### [ASSIGNMENT]
In the entries below, find the line with "861.5 | 857.0 |" and the line with "1201.7 | 1196.4 |"; give again those lines and every line between them, exactly.

### [INPUT MATERIAL]
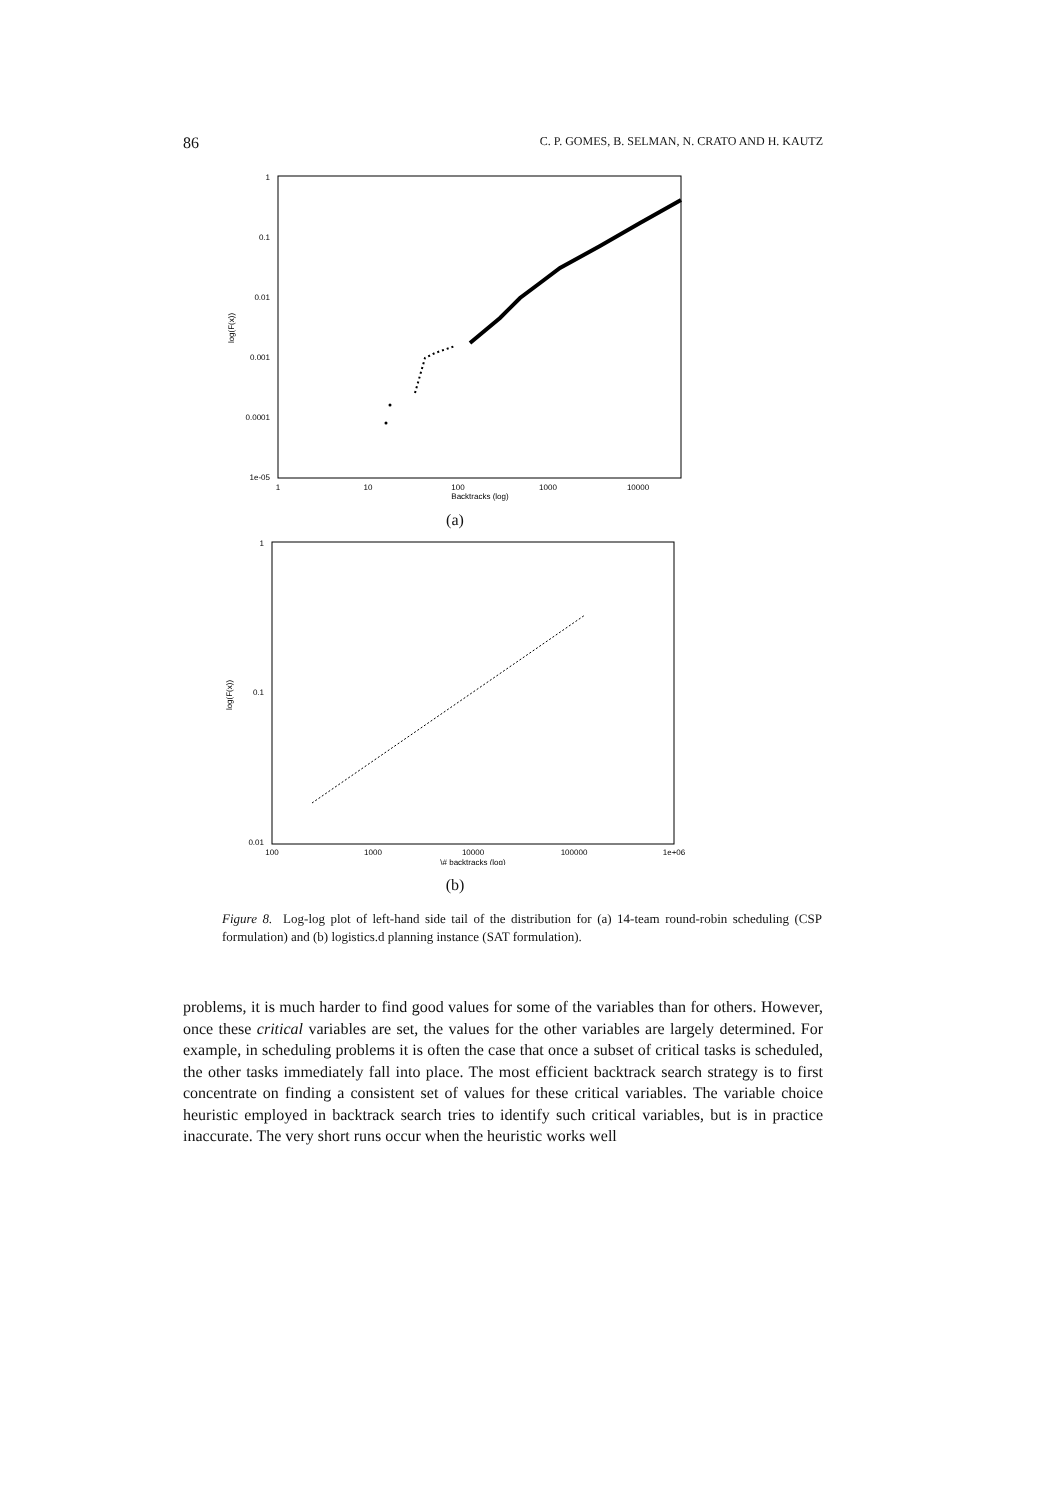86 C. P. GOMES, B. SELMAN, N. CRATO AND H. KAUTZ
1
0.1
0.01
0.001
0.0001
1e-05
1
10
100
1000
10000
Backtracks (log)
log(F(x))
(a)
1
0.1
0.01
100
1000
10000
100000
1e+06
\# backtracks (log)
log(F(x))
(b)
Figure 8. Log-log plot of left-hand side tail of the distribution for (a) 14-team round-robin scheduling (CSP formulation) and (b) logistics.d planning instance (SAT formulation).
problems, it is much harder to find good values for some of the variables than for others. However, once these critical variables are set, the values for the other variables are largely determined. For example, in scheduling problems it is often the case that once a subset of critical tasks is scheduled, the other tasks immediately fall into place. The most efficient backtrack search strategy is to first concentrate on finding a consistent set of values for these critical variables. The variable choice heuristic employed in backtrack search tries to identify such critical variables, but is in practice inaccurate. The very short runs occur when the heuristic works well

--

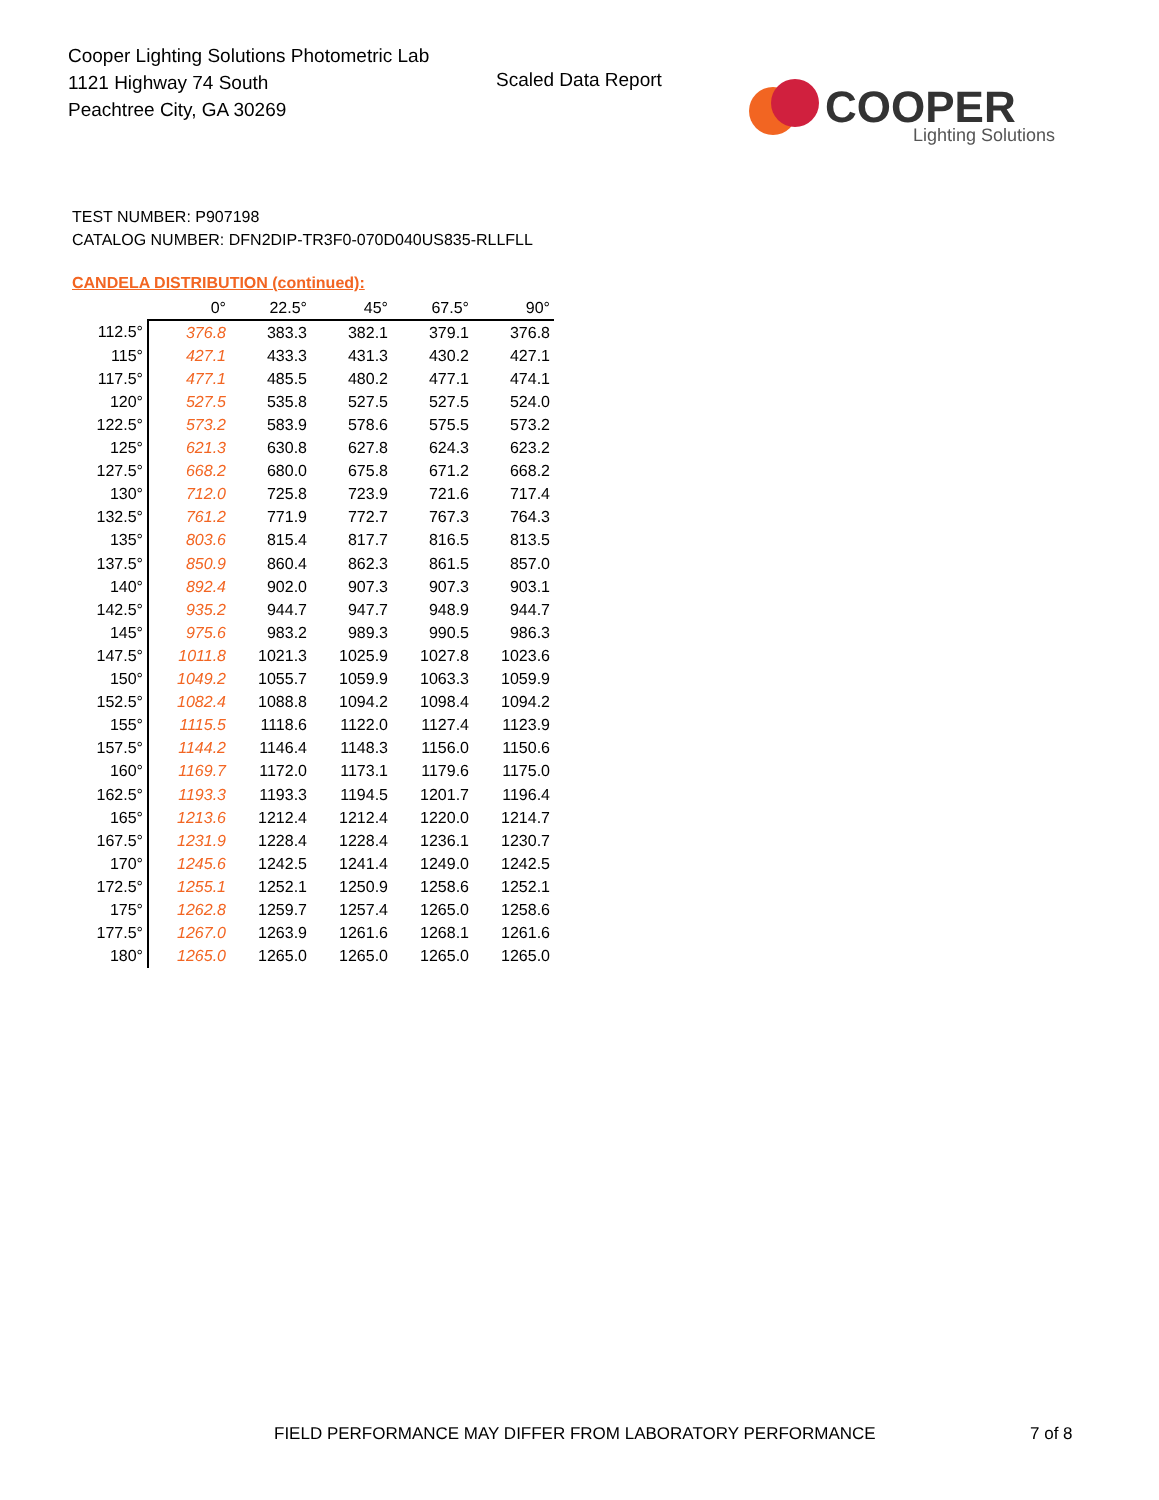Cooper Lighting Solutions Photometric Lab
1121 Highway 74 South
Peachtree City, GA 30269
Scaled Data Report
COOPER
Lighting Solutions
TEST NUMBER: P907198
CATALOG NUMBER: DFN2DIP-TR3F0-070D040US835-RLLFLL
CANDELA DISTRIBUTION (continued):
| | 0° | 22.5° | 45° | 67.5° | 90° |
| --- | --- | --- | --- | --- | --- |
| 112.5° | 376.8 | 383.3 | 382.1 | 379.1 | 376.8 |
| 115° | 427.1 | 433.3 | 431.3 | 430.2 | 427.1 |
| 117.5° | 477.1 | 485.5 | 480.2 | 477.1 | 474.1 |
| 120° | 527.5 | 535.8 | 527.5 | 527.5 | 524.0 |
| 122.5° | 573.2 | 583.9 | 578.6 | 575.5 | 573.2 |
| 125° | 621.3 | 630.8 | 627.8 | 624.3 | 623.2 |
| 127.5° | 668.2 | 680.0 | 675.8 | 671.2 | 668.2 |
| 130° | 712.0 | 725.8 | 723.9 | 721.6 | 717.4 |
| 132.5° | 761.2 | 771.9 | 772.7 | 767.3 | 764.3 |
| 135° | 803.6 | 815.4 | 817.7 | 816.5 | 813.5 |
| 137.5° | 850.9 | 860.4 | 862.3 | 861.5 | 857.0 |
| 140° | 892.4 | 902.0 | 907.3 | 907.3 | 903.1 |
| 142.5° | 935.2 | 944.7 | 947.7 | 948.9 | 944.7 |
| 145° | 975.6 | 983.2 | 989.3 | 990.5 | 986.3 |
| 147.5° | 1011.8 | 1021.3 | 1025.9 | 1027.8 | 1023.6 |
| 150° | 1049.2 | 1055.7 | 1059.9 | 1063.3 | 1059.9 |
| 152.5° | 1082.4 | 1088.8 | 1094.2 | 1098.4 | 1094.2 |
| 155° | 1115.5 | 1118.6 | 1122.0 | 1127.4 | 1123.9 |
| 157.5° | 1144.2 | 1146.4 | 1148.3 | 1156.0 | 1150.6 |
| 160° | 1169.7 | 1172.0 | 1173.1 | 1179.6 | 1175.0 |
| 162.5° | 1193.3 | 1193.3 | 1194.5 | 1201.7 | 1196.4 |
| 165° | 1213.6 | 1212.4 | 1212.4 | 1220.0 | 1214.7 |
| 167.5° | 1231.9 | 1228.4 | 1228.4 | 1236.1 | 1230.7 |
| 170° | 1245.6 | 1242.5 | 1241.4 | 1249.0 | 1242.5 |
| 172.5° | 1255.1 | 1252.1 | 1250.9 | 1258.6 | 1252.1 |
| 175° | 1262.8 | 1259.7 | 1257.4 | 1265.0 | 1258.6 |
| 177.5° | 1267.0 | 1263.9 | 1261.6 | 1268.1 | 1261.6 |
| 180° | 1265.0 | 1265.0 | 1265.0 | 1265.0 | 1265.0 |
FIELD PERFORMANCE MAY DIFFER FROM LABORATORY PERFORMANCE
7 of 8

### [ANSWER FOR THE TASK]
| 137.5° | 850.9 | 860.4 | 862.3 | 861.5 | 857.0 |
| 140° | 892.4 | 902.0 | 907.3 | 907.3 | 903.1 |
| 142.5° | 935.2 | 944.7 | 947.7 | 948.9 | 944.7 |
| 145° | 975.6 | 983.2 | 989.3 | 990.5 | 986.3 |
| 147.5° | 1011.8 | 1021.3 | 1025.9 | 1027.8 | 1023.6 |
| 150° | 1049.2 | 1055.7 | 1059.9 | 1063.3 | 1059.9 |
| 152.5° | 1082.4 | 1088.8 | 1094.2 | 1098.4 | 1094.2 |
| 155° | 1115.5 | 1118.6 | 1122.0 | 1127.4 | 1123.9 |
| 157.5° | 1144.2 | 1146.4 | 1148.3 | 1156.0 | 1150.6 |
| 160° | 1169.7 | 1172.0 | 1173.1 | 1179.6 | 1175.0 |
| 162.5° | 1193.3 | 1193.3 | 1194.5 | 1201.7 | 1196.4 |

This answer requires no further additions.